Data entries:
____________
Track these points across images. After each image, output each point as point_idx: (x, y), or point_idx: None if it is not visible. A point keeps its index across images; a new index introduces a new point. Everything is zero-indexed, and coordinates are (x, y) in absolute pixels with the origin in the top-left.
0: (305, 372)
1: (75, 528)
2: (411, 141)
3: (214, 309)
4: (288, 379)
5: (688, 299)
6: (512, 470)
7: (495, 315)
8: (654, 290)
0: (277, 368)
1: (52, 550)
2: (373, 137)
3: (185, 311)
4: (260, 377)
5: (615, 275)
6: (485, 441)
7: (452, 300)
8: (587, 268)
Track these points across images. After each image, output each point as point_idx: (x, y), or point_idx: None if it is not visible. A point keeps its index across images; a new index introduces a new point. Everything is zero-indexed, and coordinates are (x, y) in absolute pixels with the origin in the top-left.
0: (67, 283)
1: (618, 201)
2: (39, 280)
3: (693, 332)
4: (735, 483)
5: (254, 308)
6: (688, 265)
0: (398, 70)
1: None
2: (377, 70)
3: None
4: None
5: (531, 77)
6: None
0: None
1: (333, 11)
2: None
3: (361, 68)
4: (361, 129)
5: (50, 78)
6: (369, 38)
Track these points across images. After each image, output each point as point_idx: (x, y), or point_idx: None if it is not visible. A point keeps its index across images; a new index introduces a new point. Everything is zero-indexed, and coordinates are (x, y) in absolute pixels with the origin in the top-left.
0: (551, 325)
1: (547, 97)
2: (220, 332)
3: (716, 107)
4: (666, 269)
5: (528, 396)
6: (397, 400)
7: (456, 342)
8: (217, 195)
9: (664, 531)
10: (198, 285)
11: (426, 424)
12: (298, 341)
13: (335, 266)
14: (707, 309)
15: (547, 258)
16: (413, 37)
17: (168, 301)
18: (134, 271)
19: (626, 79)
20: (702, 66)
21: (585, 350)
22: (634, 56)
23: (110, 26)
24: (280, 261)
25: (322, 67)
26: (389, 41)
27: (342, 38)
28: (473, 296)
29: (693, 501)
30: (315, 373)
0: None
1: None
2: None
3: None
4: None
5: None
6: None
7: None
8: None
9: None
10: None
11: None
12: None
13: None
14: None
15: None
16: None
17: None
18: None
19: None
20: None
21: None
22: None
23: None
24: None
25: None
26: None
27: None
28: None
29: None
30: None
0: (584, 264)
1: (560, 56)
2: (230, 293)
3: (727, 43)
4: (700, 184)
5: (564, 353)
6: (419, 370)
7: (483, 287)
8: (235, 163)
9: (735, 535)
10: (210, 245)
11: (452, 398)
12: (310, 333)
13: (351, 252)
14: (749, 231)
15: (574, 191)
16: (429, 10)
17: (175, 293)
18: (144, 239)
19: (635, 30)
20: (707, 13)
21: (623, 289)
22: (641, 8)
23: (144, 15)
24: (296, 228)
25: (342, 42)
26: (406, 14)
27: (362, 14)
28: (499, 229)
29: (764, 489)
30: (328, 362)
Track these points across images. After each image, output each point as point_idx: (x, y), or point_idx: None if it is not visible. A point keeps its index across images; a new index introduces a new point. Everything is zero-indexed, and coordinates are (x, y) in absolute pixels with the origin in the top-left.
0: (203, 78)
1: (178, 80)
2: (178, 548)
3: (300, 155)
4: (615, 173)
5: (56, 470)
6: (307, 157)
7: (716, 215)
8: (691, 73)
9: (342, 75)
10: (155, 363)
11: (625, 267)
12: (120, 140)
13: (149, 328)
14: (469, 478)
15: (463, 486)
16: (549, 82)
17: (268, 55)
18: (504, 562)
____________
Exercise aim:
Print all of the data above verbatim, from its first line through its last.

Answer to the problem:
Track these points across images. After each image, output each point as point_idx: (x, y), or point_idx: None if it is not visible. A point keeps its index across images; a new index introduces a new point. Everything is zero-indexed, and coordinates are (x, y) in absolute pixels with the origin in the top-left.
0: (305, 372)
1: (75, 528)
2: (411, 141)
3: (214, 309)
4: (288, 379)
5: (688, 299)
6: (512, 470)
7: (495, 315)
8: (654, 290)
0: (277, 368)
1: (52, 550)
2: (373, 137)
3: (185, 311)
4: (260, 377)
5: (615, 275)
6: (485, 441)
7: (452, 300)
8: (587, 268)
Track these points across images. After each image, output each point as point_idx: (x, y), or point_idx: None if it is not visible. A point keeps its index across images; a new index introduces a new point. Everything is zero-indexed, and coordinates are (x, y) in absolute pixels with the origin in the top-left.
0: (67, 283)
1: (618, 201)
2: (39, 280)
3: (693, 332)
4: (735, 483)
5: (254, 308)
6: (688, 265)
0: (398, 70)
1: None
2: (377, 70)
3: None
4: None
5: (531, 77)
6: None
0: None
1: (333, 11)
2: None
3: (361, 68)
4: (361, 129)
5: (50, 78)
6: (369, 38)
Track these points across images. After each image, output each point as point_idx: (x, y), or point_idx: None if it is not visible. A point keeps its index across images; a new index introduces a new point. Everything is zero-indexed, and coordinates are (x, y) in absolute pixels with the origin in the top-left.
0: (551, 325)
1: (547, 97)
2: (220, 332)
3: (716, 107)
4: (666, 269)
5: (528, 396)
6: (397, 400)
7: (456, 342)
8: (217, 195)
9: (664, 531)
10: (198, 285)
11: (426, 424)
12: (298, 341)
13: (335, 266)
14: (707, 309)
15: (547, 258)
16: (413, 37)
17: (168, 301)
18: (134, 271)
19: (626, 79)
20: (702, 66)
21: (585, 350)
22: (634, 56)
23: (110, 26)
24: (280, 261)
25: (322, 67)
26: (389, 41)
27: (342, 38)
28: (473, 296)
29: (693, 501)
30: (315, 373)
0: None
1: None
2: None
3: None
4: None
5: None
6: None
7: None
8: None
9: None
10: None
11: None
12: None
13: None
14: None
15: None
16: None
17: None
18: None
19: None
20: None
21: None
22: None
23: None
24: None
25: None
26: None
27: None
28: None
29: None
30: None
0: (584, 264)
1: (560, 56)
2: (230, 293)
3: (727, 43)
4: (700, 184)
5: (564, 353)
6: (419, 370)
7: (483, 287)
8: (235, 163)
9: (735, 535)
10: (210, 245)
11: (452, 398)
12: (310, 333)
13: (351, 252)
14: (749, 231)
15: (574, 191)
16: (429, 10)
17: (175, 293)
18: (144, 239)
19: (635, 30)
20: (707, 13)
21: (623, 289)
22: (641, 8)
23: (144, 15)
24: (296, 228)
25: (342, 42)
26: (406, 14)
27: (362, 14)
28: (499, 229)
29: (764, 489)
30: (328, 362)
Track these points across images. After each image, output each point as point_idx: (x, y), or point_idx: None if it is not visible. A point keeps its index across images; a new index introduces a new point. Everything is zero-indexed, and coordinates are (x, y) in absolute pixels with the origin in the top-left.
0: (203, 78)
1: (178, 80)
2: (178, 548)
3: (300, 155)
4: (615, 173)
5: (56, 470)
6: (307, 157)
7: (716, 215)
8: (691, 73)
9: (342, 75)
10: (155, 363)
11: (625, 267)
12: (120, 140)
13: (149, 328)
14: (469, 478)
15: (463, 486)
16: (549, 82)
17: (268, 55)
18: (504, 562)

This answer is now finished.